15. Development partners can help Pacific Island countries strengthen their regulatory frameworks, enhance institutional capacity, and implement best practices in CBR and AML/CFT/CPF compliance. In this regard, we welcome the support from the World Bank, the Government of Australia, the United States, the IMF, and other partners in response to the bid from Forum Finance Economic Ministers and the Leaders of the Pacific.

16. Raising the appetite for offering CBRs for our local banks and MTOs is an important first step rather than the outright blanket closure of accounts. It is therefore important to foster a better understanding of the Pacific island countries' compliance status, and better utilization of national and sectoral ML/TF/PF risk assessments to advocate for proportionate and risk-based approaches to compliance, tailored to the realities of small island economies. Transparency on how this could be harnessed and openness to consider such arrangements would be very helpful.

17. Equally important, is the responsibility of our respective jurisdictions and national institutions like our Ministry of Finance and Central banks, to comply with AML/CFT/CPF, and build on the following: 
a.    The Pacific Islands Forum (PIF) and the World Bank Group have jointly developed a CBR Roadmap following discussions among Finance & Economic Ministers (FEMM) and endorsed by our Pacific Leaders in 2023. This Roadmap closely aligns with the objectives outlined in the Pacific Island Regional Initiative (PIRI) de-risking action plan.
b.    Under the Alliance for Financial Inclusion (AFI) Pacific Island Regional Initiative (PIRI), Pacific central banks formulated a regional de-risking action plan in 2019. This plan involves engaging with stakeholders in the United States, Australia, and New Zealand, establishing a de-risking baseline to monitor progress over time, enhancing AML/CFT/CPF assessment capabilities, and implementing technology-based solutions.
•    to highlight, the need to consider how to ensure transparent data is made available for monitoring of progress with our efforts to combat de-risking, particularly given that SWIFT has decided to no longer make its CBR data publicly available.
•    Utilizing technology to address the challenges faced by PICs, should aim at providing affordable remittance products, ensuring accessibility for smaller/local banks and MTOs, and compliance with AML/CFT/PFT requirements, is another viable option.
•    Banks to explore opportunities to diversify revenue streams beyond traditional banking services which may include providing financial products tailored to needs of customers in small markets, such as microfinance solutions.
c.    Closer engagements with relevant international banks and regulators from the US, Australia, and New Zealand, are essential to ensure that developed solutions meet the specific needs of Pacific Island countries.  In this context, we call for commitment from international banks and developed country regulators to work with the Pacific on workable solutions.
18. As the provision of CBR services is a commercial matter for international banks and global networks, sponsoring a third-party agent with correspondent banking capabilities presents a practical solution. This approach could involve forming partnerships, providing capacity-building support, and ensuring regulatory compliance and oversight.

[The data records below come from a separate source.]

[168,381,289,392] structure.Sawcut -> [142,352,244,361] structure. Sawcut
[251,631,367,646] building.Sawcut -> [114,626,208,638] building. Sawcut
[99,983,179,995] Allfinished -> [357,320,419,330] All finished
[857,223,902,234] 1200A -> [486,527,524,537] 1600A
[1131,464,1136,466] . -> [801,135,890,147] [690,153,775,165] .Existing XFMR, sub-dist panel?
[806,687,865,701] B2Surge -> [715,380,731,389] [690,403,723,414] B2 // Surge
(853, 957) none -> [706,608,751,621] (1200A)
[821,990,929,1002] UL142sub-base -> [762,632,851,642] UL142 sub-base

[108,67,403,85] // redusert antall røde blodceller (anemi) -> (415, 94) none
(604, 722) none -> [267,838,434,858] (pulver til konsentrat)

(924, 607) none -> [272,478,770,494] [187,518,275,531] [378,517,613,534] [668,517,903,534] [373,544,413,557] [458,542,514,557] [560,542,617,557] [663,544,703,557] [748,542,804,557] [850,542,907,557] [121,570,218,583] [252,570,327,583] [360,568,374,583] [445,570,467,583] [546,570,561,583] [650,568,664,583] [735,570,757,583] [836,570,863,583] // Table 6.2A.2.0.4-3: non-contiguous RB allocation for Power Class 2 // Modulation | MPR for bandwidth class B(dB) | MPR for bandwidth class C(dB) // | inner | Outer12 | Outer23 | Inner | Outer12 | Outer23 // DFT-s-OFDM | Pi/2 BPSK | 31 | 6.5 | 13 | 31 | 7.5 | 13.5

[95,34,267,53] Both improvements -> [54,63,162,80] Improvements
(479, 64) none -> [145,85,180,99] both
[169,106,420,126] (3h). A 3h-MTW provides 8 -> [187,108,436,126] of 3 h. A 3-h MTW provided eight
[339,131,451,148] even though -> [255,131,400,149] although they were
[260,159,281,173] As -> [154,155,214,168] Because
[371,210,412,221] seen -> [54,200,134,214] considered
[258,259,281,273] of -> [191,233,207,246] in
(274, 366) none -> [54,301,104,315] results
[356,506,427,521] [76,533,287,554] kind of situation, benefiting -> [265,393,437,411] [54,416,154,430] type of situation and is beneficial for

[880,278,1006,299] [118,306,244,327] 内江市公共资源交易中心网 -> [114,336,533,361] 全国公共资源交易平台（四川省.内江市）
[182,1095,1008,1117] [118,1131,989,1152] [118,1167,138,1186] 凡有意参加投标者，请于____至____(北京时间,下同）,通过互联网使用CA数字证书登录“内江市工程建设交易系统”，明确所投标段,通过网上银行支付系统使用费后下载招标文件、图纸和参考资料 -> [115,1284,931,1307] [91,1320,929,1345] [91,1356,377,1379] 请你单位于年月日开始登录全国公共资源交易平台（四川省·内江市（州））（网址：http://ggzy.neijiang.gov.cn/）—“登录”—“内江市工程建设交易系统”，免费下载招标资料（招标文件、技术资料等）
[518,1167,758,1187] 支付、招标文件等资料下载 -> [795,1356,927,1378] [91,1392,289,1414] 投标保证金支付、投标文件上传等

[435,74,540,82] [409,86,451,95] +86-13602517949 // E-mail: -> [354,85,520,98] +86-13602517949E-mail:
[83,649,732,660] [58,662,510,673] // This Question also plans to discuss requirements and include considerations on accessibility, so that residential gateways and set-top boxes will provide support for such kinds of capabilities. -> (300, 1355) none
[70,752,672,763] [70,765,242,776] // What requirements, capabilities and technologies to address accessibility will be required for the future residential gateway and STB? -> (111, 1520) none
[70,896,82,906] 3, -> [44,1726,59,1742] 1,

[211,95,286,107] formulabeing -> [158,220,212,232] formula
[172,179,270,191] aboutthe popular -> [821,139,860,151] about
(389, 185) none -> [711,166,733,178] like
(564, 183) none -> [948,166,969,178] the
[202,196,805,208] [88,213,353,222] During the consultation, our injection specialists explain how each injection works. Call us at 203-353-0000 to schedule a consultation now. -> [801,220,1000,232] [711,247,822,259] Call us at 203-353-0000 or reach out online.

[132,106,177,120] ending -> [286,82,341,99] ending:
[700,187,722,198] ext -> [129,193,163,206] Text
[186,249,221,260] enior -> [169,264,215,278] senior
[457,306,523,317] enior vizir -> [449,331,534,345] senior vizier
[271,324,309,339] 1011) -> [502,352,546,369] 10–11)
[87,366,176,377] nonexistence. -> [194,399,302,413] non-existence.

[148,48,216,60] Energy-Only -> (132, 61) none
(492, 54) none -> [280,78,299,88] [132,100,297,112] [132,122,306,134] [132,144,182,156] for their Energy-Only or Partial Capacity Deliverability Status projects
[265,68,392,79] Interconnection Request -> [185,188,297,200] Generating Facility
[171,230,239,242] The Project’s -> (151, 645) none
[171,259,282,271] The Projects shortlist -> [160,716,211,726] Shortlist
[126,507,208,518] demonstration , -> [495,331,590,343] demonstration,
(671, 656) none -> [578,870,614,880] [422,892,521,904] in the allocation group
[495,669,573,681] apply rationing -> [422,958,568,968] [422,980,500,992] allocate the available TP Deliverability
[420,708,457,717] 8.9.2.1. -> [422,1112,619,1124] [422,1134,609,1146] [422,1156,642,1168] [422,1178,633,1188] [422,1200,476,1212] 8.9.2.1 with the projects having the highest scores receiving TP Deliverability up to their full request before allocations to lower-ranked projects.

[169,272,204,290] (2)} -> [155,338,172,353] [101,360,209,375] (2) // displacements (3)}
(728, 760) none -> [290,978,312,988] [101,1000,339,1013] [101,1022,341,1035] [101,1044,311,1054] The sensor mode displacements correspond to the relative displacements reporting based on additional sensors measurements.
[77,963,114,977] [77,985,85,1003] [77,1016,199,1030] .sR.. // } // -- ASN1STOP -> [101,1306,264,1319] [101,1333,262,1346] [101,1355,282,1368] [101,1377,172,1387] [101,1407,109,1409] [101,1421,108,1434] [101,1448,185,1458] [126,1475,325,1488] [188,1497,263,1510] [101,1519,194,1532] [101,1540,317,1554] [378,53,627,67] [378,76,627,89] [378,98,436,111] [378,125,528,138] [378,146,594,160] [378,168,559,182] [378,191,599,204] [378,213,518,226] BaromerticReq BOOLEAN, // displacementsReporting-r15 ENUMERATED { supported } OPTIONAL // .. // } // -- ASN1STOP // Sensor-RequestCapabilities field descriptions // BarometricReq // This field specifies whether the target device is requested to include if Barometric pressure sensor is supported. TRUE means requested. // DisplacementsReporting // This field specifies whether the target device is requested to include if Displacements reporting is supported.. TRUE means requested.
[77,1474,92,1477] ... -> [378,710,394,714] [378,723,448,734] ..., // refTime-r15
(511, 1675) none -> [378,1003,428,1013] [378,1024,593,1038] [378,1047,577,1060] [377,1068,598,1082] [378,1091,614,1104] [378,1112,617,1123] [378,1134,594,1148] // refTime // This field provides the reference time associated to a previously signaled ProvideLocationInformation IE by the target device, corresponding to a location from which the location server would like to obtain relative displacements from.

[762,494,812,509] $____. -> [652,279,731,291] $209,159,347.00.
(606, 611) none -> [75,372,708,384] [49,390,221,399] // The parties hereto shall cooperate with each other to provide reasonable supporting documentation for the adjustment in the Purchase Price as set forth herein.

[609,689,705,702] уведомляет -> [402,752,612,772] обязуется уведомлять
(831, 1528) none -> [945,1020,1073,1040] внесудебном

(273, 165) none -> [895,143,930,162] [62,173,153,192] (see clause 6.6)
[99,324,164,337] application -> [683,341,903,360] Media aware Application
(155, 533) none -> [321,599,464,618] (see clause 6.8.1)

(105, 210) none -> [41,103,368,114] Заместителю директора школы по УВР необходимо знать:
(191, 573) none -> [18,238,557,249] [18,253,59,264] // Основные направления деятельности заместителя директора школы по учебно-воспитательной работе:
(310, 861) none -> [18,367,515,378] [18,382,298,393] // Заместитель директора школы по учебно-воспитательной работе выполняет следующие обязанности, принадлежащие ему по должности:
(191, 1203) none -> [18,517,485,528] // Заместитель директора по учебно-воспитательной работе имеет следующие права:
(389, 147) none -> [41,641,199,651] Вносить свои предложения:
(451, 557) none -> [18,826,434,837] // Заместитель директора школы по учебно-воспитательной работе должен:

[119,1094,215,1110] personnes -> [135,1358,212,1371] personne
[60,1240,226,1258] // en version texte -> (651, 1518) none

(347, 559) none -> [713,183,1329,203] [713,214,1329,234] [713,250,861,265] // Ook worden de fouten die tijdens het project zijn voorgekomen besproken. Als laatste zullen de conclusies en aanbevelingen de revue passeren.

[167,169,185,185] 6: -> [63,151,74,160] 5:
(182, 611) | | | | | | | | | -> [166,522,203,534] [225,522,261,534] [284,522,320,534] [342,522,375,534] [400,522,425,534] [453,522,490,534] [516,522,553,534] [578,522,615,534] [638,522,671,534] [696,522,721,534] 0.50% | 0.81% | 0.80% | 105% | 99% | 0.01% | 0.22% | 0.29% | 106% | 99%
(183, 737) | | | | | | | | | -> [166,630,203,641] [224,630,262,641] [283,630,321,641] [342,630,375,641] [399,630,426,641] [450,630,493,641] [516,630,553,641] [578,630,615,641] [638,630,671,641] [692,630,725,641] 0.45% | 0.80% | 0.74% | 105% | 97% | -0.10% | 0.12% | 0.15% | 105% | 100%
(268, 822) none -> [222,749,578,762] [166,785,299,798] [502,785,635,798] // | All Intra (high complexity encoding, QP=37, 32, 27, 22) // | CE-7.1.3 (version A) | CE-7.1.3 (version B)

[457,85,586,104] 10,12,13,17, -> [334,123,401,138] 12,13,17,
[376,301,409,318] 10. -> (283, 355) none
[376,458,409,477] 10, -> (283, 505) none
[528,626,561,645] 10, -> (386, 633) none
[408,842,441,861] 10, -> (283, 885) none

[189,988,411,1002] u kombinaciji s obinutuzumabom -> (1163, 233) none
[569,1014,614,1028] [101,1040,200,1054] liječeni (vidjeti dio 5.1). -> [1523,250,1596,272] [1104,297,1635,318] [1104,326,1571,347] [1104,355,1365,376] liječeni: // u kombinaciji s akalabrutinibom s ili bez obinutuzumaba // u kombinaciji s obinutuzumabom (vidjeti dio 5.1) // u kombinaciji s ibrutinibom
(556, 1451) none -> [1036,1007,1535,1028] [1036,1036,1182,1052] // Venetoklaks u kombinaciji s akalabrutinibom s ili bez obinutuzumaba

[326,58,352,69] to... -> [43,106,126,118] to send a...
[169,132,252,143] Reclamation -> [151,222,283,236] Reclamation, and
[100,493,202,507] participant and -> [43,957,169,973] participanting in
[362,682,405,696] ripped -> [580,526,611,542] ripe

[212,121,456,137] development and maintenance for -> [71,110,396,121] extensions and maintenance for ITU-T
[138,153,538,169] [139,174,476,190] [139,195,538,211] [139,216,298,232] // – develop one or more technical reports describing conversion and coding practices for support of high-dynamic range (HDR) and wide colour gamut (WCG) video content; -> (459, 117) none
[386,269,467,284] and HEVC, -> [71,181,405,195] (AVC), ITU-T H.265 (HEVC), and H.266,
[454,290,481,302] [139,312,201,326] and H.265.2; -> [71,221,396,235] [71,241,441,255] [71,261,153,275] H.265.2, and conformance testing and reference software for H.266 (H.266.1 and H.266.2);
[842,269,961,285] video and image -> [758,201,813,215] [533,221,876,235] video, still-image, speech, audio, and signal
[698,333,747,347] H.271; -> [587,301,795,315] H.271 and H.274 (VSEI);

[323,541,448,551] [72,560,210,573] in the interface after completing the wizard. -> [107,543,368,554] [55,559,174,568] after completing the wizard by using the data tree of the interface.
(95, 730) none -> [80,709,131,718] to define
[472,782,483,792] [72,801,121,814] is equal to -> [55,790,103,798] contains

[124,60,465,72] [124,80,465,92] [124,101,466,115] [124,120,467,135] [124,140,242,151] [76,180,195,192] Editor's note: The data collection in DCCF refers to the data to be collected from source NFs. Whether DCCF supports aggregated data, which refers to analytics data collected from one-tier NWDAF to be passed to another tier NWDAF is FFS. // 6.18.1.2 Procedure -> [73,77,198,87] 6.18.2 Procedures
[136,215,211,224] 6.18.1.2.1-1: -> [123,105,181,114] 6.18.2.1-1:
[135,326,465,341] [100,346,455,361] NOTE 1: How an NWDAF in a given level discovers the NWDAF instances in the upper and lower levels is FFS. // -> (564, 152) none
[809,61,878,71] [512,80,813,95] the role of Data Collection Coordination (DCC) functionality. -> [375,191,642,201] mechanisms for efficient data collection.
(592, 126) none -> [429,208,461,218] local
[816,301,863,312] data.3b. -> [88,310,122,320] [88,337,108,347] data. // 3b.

19. We are deeply moved and encouraged by the rapid response by the World Bank, the Governments of Australia, the United States and our partners, to understanding our requirements, the commercial interests of international banks and cost implications of these solutions are essential to getting support for successful implementation.

20. On behalf of the Governors of the South Pacific Governors Meeting, by extension our Pacific colleagues, we emphasize the urgency and importance of these collaborative efforts to roll out timely and highly relevant responses to the Pacific islands.